TEXT BLOCK ->
Both Elwha and Glines Canyon dams would be removed in controlled increments; there are no plans to suddenly breach either dam. Since there is no low-level release capability from either dam (to drain reservoirs or remove sediment), removal plans include river diversion options.
The plan to remove Glines Canyon Dam focuses on notching down the dam. Lake Mills would be drained through these notches cut into the dam, allowing the part of the dam above the notches to be removed while dry.
The removal of Elwha Dam is more complicated than the removal of Glines Canyon Dam. The alluvium under Elwha Dam eroded upon initial filling of Lake Aldwell which caused a large void under the gravity section. The breach was repaired by filling the area upstream and downstream of the dam with rock debris blasted from the canyon walls. Other fill material, including sand and gravel, a fir mattress, and a gunite cap (sprayed concrete), was subsequently placed to control seepage. However, the void still exists under the gravity section. This fill material is now considered part of the dam, and its removal under full lake conditions could potentially cause another failure (water flowing under the dam). A sequence of cofferdams and diversion channels is necessary for the safe removal of Elwha Dam (see specific dam removal description below).
Table 5. Summary of Mitigation Measures for River Erosion and Dredge and Slurry Alternatives
*Dredge and Slurry alternative only
Pgs. 49–51 = pgs. 50-52
The proposed action would allow the sediments presently trapped in Lake Mills and Lake Aldwell to be eroded from the reservoirs (to the extent possible) and transported downstream to the Strait of Juan de Fuca by natural processes.
River erosion is a minimum cost option for sediment management (Randle and Lyons 1995). Except for controlling lake elevations during reservoir drawdown and the rate at which each dam is removed, the river initially would be allowed to erode reservoir sediment without mechanical intervention (such as hydraulic dredging). However, regrading of the remaining sediment to achieve a stable slope configuration may be necessary.

EXERCISE DATA ->
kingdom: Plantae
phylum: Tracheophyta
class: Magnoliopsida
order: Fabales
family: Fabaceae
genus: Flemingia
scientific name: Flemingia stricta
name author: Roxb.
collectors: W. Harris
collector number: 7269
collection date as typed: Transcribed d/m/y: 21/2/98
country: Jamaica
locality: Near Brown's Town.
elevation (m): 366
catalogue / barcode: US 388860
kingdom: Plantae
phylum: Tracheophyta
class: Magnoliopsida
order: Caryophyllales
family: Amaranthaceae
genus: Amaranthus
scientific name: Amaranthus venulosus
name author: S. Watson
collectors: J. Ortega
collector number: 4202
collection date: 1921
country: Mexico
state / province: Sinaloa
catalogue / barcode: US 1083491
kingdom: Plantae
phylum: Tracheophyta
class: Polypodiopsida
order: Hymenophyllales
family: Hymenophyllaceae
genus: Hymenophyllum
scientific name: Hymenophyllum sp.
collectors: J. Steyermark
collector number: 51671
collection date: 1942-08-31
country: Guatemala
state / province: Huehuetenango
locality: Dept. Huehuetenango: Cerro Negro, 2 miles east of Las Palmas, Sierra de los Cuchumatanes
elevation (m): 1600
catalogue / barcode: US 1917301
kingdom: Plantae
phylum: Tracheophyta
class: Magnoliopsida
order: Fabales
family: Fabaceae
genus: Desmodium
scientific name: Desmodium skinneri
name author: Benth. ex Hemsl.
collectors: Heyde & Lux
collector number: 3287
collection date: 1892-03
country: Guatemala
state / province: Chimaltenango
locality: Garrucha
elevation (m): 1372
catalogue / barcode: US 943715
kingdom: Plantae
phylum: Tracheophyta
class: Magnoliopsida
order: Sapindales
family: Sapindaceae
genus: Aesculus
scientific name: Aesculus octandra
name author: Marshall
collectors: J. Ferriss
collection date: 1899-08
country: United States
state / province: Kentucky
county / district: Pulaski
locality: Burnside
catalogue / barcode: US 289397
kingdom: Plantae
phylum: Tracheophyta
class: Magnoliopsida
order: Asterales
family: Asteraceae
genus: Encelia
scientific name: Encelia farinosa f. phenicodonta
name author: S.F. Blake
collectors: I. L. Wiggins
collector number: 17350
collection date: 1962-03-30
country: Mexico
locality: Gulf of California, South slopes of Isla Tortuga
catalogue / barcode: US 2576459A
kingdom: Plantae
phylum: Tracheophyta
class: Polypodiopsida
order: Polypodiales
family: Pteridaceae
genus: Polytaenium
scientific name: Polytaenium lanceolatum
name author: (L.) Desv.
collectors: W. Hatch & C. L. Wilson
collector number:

REQUIREMENTS ->
- A) According to the dam removal text, what caused the large void under the gravity section of Elwha Dam?
- B) Pull out every line of the entries that contains the string "author".
The dam removal text and the entries are unrelated to each other.

EXPECTED RESPONSES ->
- A) The alluvium under Elwha Dam eroded when Lake Aldwell was first filled.

- B)
name author: Roxb.
name author: S. Watson
name author: Benth. ex Hemsl.
name author: Marshall
name author: S.F. Blake
name author: (L.) Desv.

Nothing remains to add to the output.